Bridges will feature multiple nodes with as much as 12 terabytes each of shared memory - equivalent to unifying the RAM in 1,536 high-end notebook computers. This will enable the system to handle the largest memory-intensive problems in important research areas such as genome sequence assembly, machine learning, and cybersecurity.
"Bridges represents a technological departure that offers users speed when they need it, but powerful ways to handle large data as well," says Michael Levine, PSC scientific director and professor of physics at Carnegie Mellon University in Pennsylvania, US. "In addition to serving traditional supercomputing researchers requiring large memory, Bridges will offer the ability to solve scientific problems that hinge more on analyzing vast amounts of data than on solving differential equations."
Irene Qualters, division director for advanced cyberinfrastructure at the NSF, notes that "Bridges will help expand the capabilities of the NSF-supported computational infrastructure, pushing the frontiers of science forward in biology, the social sciences, and other emerging computational fields by exploiting interactive and cloud-based computing paradigms."
"First and foremost, Bridges is about enabling researchers who've outgrown their own computers and campus computing clusters to graduate to supercomputing with a minimum of additional effort," says Ralph Roskies, PSC scientific director and professor of physics at the University of Pittsburgh, US. "We expect it to empower researchers to focus on their science more than the computing."
Bridging to new research communities
To help research communities that have not traditionally used supercomputers, Bridges has also been designed for ease of use. The system will maintain substantial capacity for interactive, on-demand access, as users are used to having on their personal computers. Providing this interactive access is a disruptive change. Rather than logging in, manually transferring data, submitting jobs to a batch queuing system, and waiting to receive results, researchers will be able to test their hypotheses immediately.
Gateways (and tools for gateway building) will provide easy-to-use access to Bridges' high-performance computing and data resources, allowing users to launch jobs, orchestrate complex workflows, and manage data from their web browsers - all without having to learn to program a supercomputer. Additionally, virtualization will enable users who have developed or acquired environments for solving computational problems on their local computers to import their entire environments into Bridges.
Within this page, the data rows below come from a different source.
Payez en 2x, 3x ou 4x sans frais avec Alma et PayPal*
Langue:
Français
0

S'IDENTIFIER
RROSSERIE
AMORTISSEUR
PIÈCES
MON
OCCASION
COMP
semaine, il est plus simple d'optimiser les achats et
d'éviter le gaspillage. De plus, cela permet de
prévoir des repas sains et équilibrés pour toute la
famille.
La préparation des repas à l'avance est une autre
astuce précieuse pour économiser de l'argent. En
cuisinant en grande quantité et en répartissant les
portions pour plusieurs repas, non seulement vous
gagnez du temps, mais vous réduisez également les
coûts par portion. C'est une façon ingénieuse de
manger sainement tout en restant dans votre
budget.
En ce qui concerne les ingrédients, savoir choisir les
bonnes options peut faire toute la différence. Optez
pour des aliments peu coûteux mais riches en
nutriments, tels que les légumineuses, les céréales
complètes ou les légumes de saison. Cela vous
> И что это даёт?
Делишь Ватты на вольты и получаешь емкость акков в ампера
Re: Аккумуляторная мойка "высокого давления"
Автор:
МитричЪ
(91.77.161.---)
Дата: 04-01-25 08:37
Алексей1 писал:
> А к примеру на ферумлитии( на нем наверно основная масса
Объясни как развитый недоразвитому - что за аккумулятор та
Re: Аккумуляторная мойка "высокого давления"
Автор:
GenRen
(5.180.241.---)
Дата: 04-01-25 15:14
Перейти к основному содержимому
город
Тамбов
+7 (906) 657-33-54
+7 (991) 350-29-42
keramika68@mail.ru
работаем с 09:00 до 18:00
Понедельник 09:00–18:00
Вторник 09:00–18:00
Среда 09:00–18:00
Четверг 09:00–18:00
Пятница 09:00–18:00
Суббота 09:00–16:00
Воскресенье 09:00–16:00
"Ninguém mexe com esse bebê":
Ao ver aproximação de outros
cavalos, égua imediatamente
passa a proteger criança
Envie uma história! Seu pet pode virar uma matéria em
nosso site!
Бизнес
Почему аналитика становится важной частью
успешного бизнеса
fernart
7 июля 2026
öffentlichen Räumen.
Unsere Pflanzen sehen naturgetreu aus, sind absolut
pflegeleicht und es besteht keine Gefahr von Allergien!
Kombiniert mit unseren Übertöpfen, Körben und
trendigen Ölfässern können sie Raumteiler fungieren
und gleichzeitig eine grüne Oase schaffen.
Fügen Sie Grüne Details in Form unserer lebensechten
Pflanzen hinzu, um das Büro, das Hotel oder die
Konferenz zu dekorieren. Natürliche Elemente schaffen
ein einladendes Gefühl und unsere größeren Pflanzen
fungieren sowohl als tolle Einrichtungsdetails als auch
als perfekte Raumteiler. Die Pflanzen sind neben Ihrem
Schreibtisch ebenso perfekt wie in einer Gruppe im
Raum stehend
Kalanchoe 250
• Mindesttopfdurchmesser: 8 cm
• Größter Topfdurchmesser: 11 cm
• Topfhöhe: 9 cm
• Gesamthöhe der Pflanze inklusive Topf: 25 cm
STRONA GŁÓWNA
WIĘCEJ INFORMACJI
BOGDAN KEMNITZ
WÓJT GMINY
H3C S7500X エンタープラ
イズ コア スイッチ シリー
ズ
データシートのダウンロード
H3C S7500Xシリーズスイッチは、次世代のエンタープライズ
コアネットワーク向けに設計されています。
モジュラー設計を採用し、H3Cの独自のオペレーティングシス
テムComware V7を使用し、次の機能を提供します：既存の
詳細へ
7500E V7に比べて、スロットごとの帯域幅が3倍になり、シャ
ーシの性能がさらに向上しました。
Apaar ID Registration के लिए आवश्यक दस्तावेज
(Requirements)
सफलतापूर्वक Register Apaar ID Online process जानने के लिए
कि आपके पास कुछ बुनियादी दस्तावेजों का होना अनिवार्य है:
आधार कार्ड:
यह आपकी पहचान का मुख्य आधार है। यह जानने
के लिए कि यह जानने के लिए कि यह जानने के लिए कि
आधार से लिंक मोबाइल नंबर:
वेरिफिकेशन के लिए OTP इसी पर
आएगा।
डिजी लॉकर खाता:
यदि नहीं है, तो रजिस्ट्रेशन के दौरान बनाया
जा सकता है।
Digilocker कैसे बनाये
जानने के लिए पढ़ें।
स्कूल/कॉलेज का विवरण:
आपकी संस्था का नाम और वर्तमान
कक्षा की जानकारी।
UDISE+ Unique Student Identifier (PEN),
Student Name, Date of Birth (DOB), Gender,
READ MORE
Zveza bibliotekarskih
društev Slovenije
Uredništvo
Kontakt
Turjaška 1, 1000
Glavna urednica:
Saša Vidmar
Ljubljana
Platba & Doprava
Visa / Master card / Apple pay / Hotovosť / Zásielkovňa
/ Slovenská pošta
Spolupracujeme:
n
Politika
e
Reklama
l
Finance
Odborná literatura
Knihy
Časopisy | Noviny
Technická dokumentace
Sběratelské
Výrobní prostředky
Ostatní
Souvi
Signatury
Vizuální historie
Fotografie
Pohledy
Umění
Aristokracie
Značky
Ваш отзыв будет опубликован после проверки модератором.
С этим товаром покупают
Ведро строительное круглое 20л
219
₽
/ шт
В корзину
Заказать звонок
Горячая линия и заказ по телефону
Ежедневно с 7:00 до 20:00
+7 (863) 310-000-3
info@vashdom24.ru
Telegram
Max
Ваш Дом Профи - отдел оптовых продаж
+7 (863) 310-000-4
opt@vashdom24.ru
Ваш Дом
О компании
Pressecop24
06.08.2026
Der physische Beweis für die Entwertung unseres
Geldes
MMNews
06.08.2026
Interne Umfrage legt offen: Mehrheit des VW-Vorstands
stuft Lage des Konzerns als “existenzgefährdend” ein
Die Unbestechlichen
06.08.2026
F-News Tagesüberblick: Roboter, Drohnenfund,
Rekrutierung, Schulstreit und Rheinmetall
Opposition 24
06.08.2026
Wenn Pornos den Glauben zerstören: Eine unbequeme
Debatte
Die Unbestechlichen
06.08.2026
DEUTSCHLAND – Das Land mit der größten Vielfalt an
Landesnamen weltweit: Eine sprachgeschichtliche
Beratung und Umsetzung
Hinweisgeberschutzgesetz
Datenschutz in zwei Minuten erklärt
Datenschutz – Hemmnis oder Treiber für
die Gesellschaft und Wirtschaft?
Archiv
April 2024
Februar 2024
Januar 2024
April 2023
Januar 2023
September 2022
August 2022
Together these innovations will enable researchers to use the system at their own levels of computing expertise, ranging from new users who wish to have a PC-like experience without having to learn parallel programming, to supercomputing experts wanting to tailor specific applications to their needs.
Bridges will be a part of the NSF's XSEDE nationwide network of supercomputing resources. A launch event for Bridges is scheduled in January 2016.